### [Work item A]
Do the following statements agree with the tag-harmonisation text? For each one, answer yes or no and quote the deciding words of the text. (i) In PTB, ")" is represented as "-RRB-". (ii) The test preprocessing converts each word to lower case. (iii) A word missing from the vocabulary is dropped from the sentence.

When reading the POS tags for the test tweets you should do some additional preprocessing. There are three tags in this dataset which correspond to PTB tags but are represented with different names:
- "(". In PTB, this is represented as "-LRB-"
- ")". In PTB, this is represented as "-RRB-"
- "NONE". In PTB, this is represented as "-NONE-"

As you build the corpus for the test tweets, you should check if the tag for a word is one of the above. If yes, you should use the PTB equivalent instead. In practice, it is sufficient to ensure you use the correct index for the corresponding tag, using your tagset dictionary. This concept is sometimes referred as *tag harmonisation*, where two different tagsets are mapped to each other.

After this, print the first sentence of your preprocessed corpus. (0.5)

In [4]:
import urllib
try:
    urllib.request.urlretrieve("https://github.com/aritter/twitter_nlp/raw/master/data/annotated/pos.txt","pos.txt")
except: # Python 2
    urllib.urlretrieve("https://github.com/aritter/twitter_nlp/raw/master/data/annotated/pos.txt","pos.txt")
    
    
def test_preprocess():
    """transform the test corpus into 
    (word,tag) index list by refering 
    the training data
    return: transformed test corpus
    """
    user_token = re.compile('^@.*')
    hashtag_token = re.compile('^#.*')
    retweet_token = re.compile('^rt$')
    url_token = re.compile('^http[s]?://.*')
    lrb = re.compile('^\($')
    rrb = re.compile('^\)$')
    none = re.compile('^NONE$')
    corpus = []
    sent = []
    with open('pos.txt') as f:
        for line in f:
            if line.strip() == '':
                corpus.append(sent)
                sent = []
            else:
                word, pos = line.strip().split()
                word = word.lower()
                if user_token.match(word):
                    word = user_token.sub("USER_TOKEN",word)
                if hashtag_token.match(word):
                    word = hashtag_token.sub("HASHTAG_TOKEN",word)
                if retweet_token.match(word):
                    word = retweet_token.sub("RETWEET_TOKEN",word)
                if url_token.match(word):
                    word = url_token.sub("URL_TOKEN",word)
                if lrb.match(pos):
                    pos = lrb.sub("-LRB-",pos)
                if rrb.match(pos):
                    pos = rrb.sub("-RRB-",pos)
                if none.match(pos):
                    pos = none.sub("-NONE-",pos)
                if volcabulary.get(word) == None:
                    word = '<unk>'
                sent.append((volcabulary.get(word),tagset.get(pos)))
    #print(corpus[0])
    return corpus
    
test_corpus = test_preprocess()

#print out the first indexed sentence of transformed corpus
print(test_corpus[0])


#print out the first context sentence of transformed corpus
text = []
for (w,t) in test_corpus[0]:
    text.append((inv_volcabulary[w],inv_tagset[t]))
print(text)

(Records from a dataset)
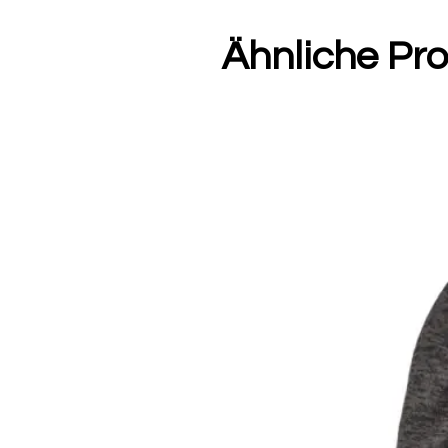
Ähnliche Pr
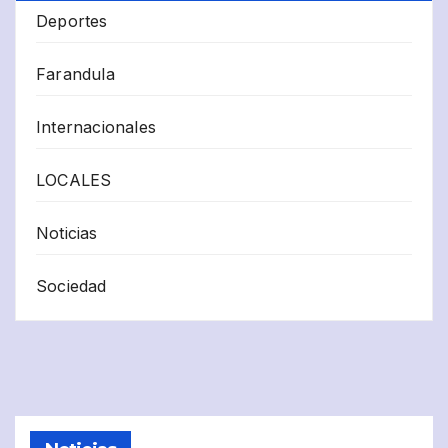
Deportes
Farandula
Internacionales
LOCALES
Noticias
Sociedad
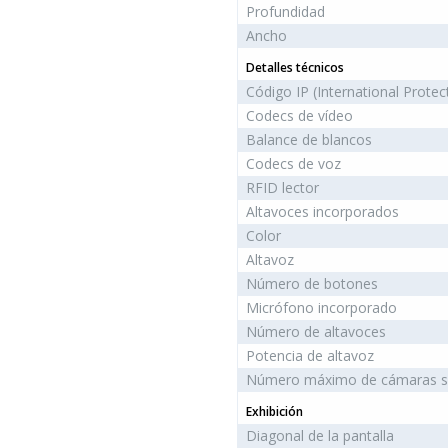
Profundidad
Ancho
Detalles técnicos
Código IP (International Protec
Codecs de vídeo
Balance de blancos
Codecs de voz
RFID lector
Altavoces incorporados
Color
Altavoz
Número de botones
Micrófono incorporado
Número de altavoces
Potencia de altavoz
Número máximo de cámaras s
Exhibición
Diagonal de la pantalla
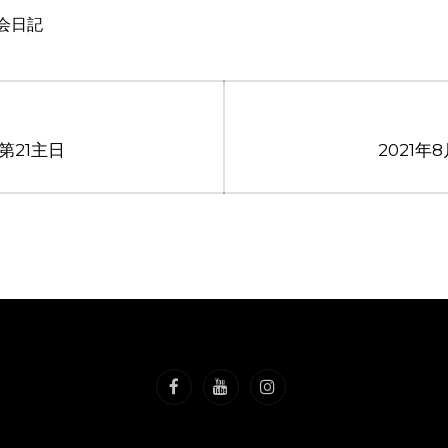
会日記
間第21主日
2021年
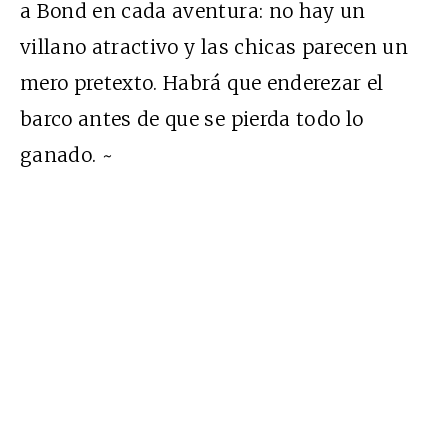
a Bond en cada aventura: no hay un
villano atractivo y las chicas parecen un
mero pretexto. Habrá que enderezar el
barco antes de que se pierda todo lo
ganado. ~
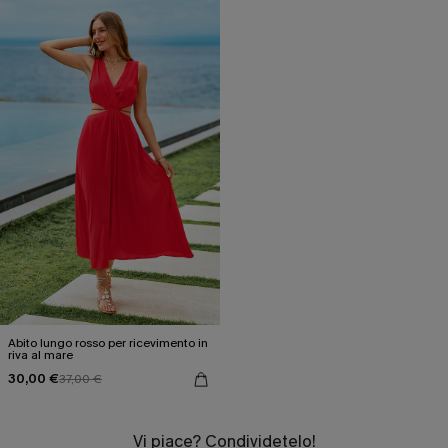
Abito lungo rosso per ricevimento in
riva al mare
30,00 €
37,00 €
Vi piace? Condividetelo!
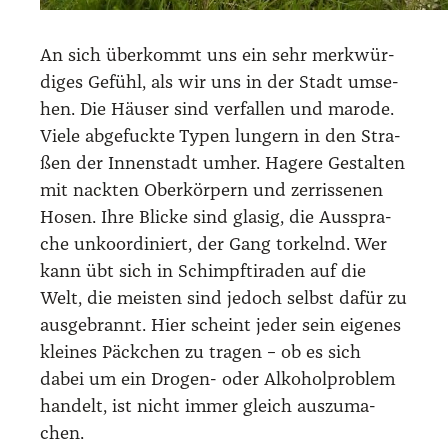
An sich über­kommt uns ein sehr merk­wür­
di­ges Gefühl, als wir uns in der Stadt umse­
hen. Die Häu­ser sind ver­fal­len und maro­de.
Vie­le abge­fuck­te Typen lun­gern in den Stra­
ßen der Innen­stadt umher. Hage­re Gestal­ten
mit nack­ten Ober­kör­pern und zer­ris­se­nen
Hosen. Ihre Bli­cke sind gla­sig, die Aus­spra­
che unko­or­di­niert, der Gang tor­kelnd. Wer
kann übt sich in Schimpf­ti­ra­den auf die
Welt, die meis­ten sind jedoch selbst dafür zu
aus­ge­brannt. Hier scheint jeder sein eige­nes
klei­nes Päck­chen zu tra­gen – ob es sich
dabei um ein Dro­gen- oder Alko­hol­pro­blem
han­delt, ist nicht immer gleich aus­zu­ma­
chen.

### [Work item B]
Return the lines of the records starting at the line that contains "An sich über­kommt uns ein sehr merk­wür­" and ending at the end of the records.

### [Reply A]
(i) Yes: - ")". In PTB, this is represented as "-RRB-"
(ii) Yes: word = word.lower()
(iii) No: word = '<unk>'

### [Reply B]
An sich über­kommt uns ein sehr merk­wür­
di­ges Gefühl, als wir uns in der Stadt umse­
hen. Die Häu­ser sind ver­fal­len und maro­de.
Vie­le abge­fuck­te Typen lun­gern in den Stra­
ßen der Innen­stadt umher. Hage­re Gestal­ten
mit nack­ten Ober­kör­pern und zer­ris­se­nen
Hosen. Ihre Bli­cke sind gla­sig, die Aus­spra­
che unko­or­di­niert, der Gang tor­kelnd. Wer
kann übt sich in Schimpf­ti­ra­den auf die
Welt, die meis­ten sind jedoch selbst dafür zu
aus­ge­brannt. Hier scheint jeder sein eige­nes
klei­nes Päck­chen zu tra­gen – ob es sich
dabei um ein Dro­gen- oder Alko­hol­pro­blem
han­delt, ist nicht immer gleich aus­zu­ma­
chen.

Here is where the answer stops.